The bottom line is that you stop searching wikis and start asking questions that get instant, structured answers.

1. Subscribe to The One MCP Server and enter your required API Key.
2. Your AI client sends a natural language query (e.g., 'What are the chapters in Fellowship?').
3. The server translates this into tool calls (`list_book_chapters`) and returns structured, validated data directly to your agent.

## Frequently Asked Questions

**How do I find a book's chapters using the list_book_chapters tool?**
You need two pieces of information: first, the Book ID (use `get_book` if you don't know it), and second, that ID. Then, pass both to `list_book_chapters`. This gives you all chapter titles for that book.

**Does get_movie provide character details?**
No, `get_movie` only handles cinematic metrics like budget and runtime. To get a character's details, use the dedicated tool: `get_character`.

**Can I list all quotes from every film at once? Use list_movies or list_quotes?**
You can run `list_quotes`, but it might be too much data. If you want to limit the search, first use `list_movies` and then call `list_movie_quotes` for each specific movie ID.

**What is the difference between list_books and get_book?**
`list_books` gives you a roster of all book titles in the series. `get_book` requires a specific Book ID, and it pulls all the deep details for just that single title.

**When using list_characters, how do I filter results by specific criteria like race or gender?**
You pass filters as parameters to the list_characters tool. The API allows you to specify fields such as 'race' or 'gender' directly in your query. This narrows down thousands of entries instantly.

**What happens if I try to get a book using get_book with an invalid ID?**
The tool returns a structured error object indicating the bad input ID and the specific failure code. Your AI client reads this response, allowing it to prompt you for corrected data without crashing.

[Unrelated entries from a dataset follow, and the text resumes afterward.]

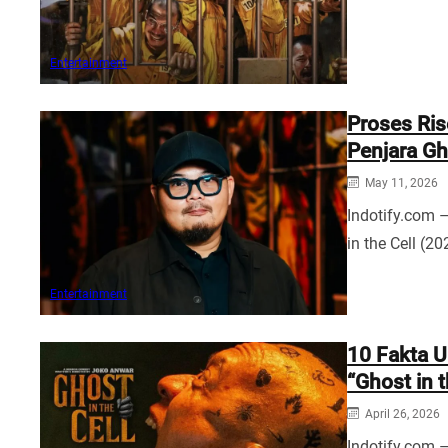
Entertainment
Proses Ri
Penjara Gho
May 11, 2026
Indotify.com 
in the Cell (
Entertainment
10 Fakta U
“Ghost in t
April 26, 2026
Indotify.com –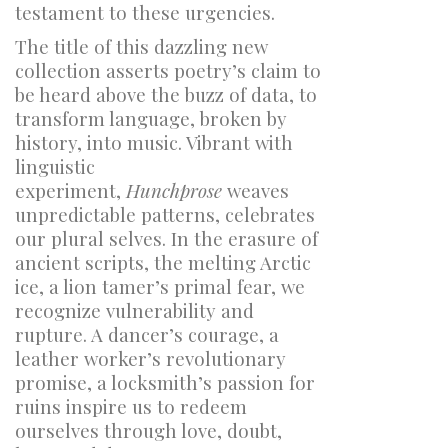
testament to these urgencies.
The title of this dazzling new
collection asserts poetry’s claim to
be heard above the buzz of data, to
transform language, broken by
history, into music. Vibrant with
linguistic
experiment,
Hunchprose
weaves
unpredictable patterns, celebrates
our plural selves. In the erasure of
ancient scripts, the melting Arctic
ice, a lion tamer’s primal fear, we
recognize vulnerability and
rupture. A dancer’s courage, a
leather worker’s revolutionary
promise, a locksmith’s passion for
ruins inspire us to redeem
ourselves through love, doubt,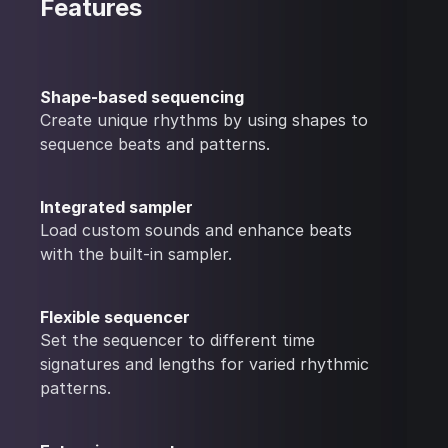
Features
Shape-based sequencing
Create unique rhythms by using shapes to
sequence beats and patterns.
Integrated sampler
Load custom sounds and enhance beats
with the built-in sampler.
Flexible sequencer
Set the sequencer to different time
signatures and lengths for varied rhythmic
patterns.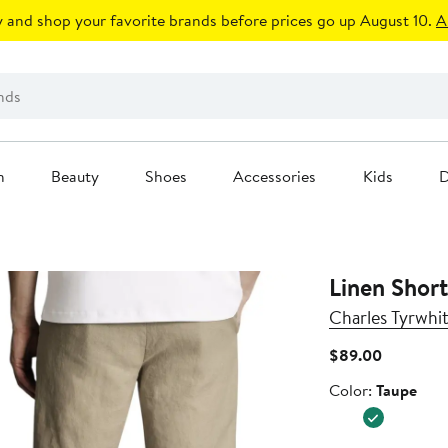
 and shop your favorite brands before prices go up August 10.
A
n
Beauty
Shoes
Accessories
Kids
D
Linen Short
Charles Tyrwhit
Current
$89.00
Price
Color
Color:
Taupe
$89.00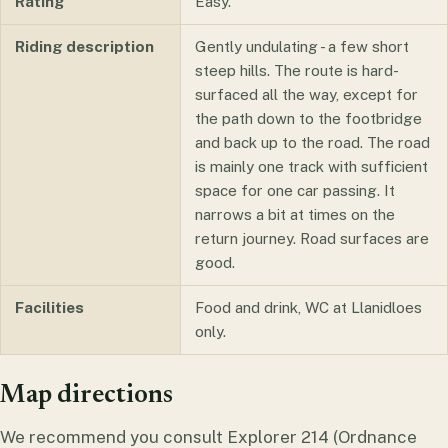
Rating
Easy.
Riding description
Gently undulating - a few short
steep hills. The route is hard-
surfaced all the way, except for
the path down to the footbridge
and back up to the road. The road
is mainly one track with sufficient
space for one car passing. It
narrows a bit at times on the
return journey. Road surfaces are
good.
Facilities
Food and drink, WC at Llanidloes
only.
Map directions
We recommend you consult Explorer 214 (Ordnance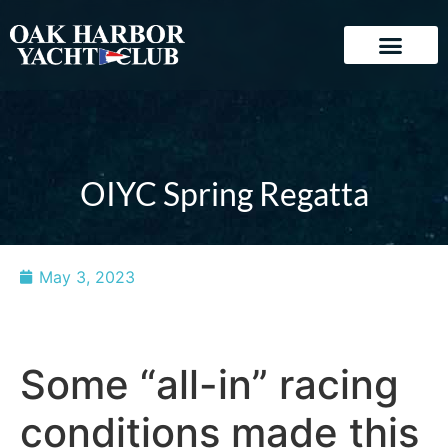
OIYC Spring Regatta
May 3, 2023
Some “all-in” racing
conditions made this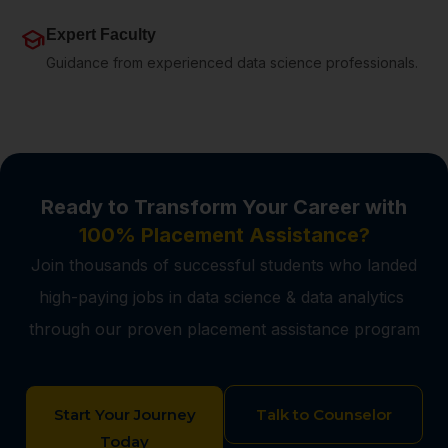
school
Expert Faculty
Guidance from experienced data science professionals.
Ready to Transform Your Career with
100% Placement Assistance?
Join thousands of successful students who landed
high-paying jobs in data science & data analytics
through our proven placement assistance program
Start Your Journey
Talk to Counselor
Today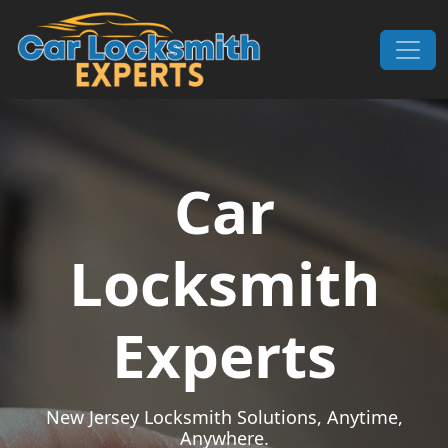
Skip to content
Main Navigation
Car
Locksmith
Experts
New Jersey Locksmith Solutions, Anytime,
Anywhere.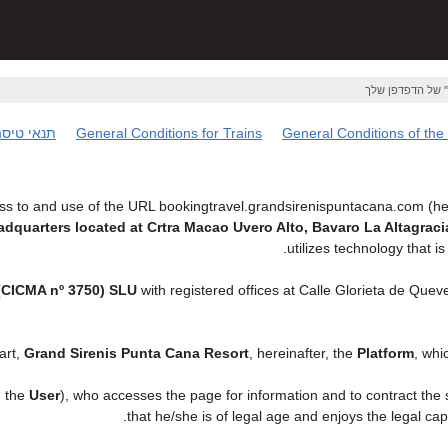
אם ברצונך לשמור
נאי טיסה
General Conditions for Trains
General Conditions of the
s to and use of the URL bookingtravel.grandsirenispuntacana.com (her
eadquarters located at Crtra Macao Uvero Alto, Bavaro La Altagr
utilizes technology that
CICMA nº 3750) SLU
with registered offices at Calle Glorieta de Que
art,
Grand Sirenis Punta Cana Resort
, hereinafter, the
Platform
, whi
, the
User
), who accesses the page for information and to contract the
.
that he/she is of legal age and enjoys the legal ca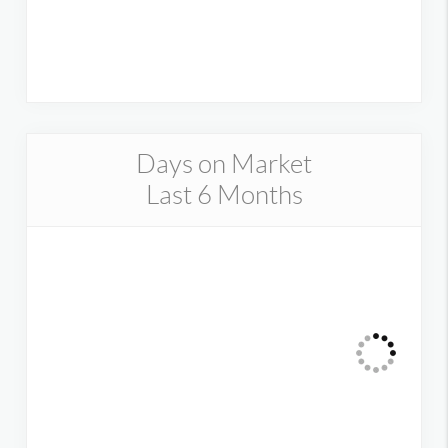
Days on Market
Last 6 Months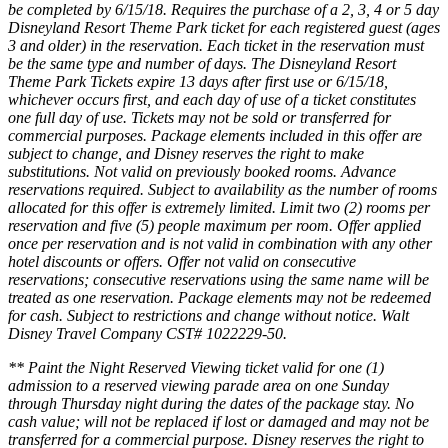
be completed by 6/15/18. Requires the purchase of a 2, 3, 4 or 5 day
Disneyland Resort Theme Park ticket for each registered guest (ages
3 and older) in the reservation. Each ticket in the reservation must
be the same type and number of days. The Disneyland Resort
Theme Park Tickets expire 13 days after first use or 6/15/18,
whichever occurs first, and each day of use of a ticket constitutes
one full day of use. Tickets may not be sold or transferred for
commercial purposes. Package elements included in this offer are
subject to change, and Disney reserves the right to make
substitutions. Not valid on previously booked rooms. Advance
reservations required. Subject to availability as the number of rooms
allocated for this offer is extremely limited. Limit two (2) rooms per
reservation and five (5) people maximum per room. Offer applied
once per reservation and is not valid in combination with any other
hotel discounts or offers. Offer not valid on consecutive
reservations; consecutive reservations using the same name will be
treated as one reservation. Package elements may not be redeemed
for cash. Subject to restrictions and change without notice. Walt
Disney Travel Company CST# 1022229-50.
** Paint the Night Reserved Viewing ticket valid for one (1)
admission to a reserved viewing parade area on one Sunday
through Thursday night during the dates of the package stay. No
cash value; will not be replaced if lost or damaged and may not be
transferred for a commercial purpose. Disney reserves the right to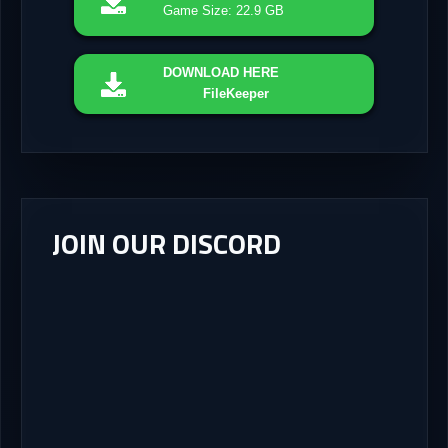
Game Size: 22.9 GB
DOWNLOAD
HERE
FileKeeper
JOIN OUR DISCORD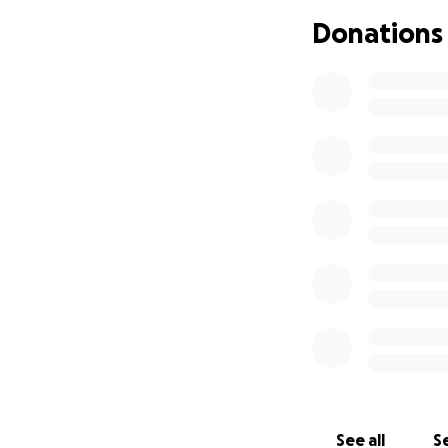
Donations
See all
Se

**If I need to process many chapters, should I use list_book_chapters or get_chapter?**
Use list_book_chapters first. It gives you an overview of all available chapter IDs for a given book. Then, pass those specific IDs to the get_chapter tool when needed.

**How do I handle large datasets from list_movies without running into limits?**
You must use the pagination parameters (like limit and offset) within your MCP client. This processes massive result sets in controlled batches, preventing timeouts and keeping data transfer efficient.

**Can I get all quotes spoken by a specific character like Gandalf?**
Yes! Use the `list_character_quotes` tool with the character's unique ID. The agent will return a list of all recorded movie quotes for that specific character.

**Does this server include data from The Hobbit movies?**
Yes, the `list_movies` tool retrieves data for both The Lord of the Rings trilogy and The Hobbit trilogy, including metadata like runtime and academy award wins.

**How do I browse the chapters of a specific book?**
First, use `list_books` to find the book's ID, then use the `list_book_chapters` tool with that ID to see all chapters contained within that volume.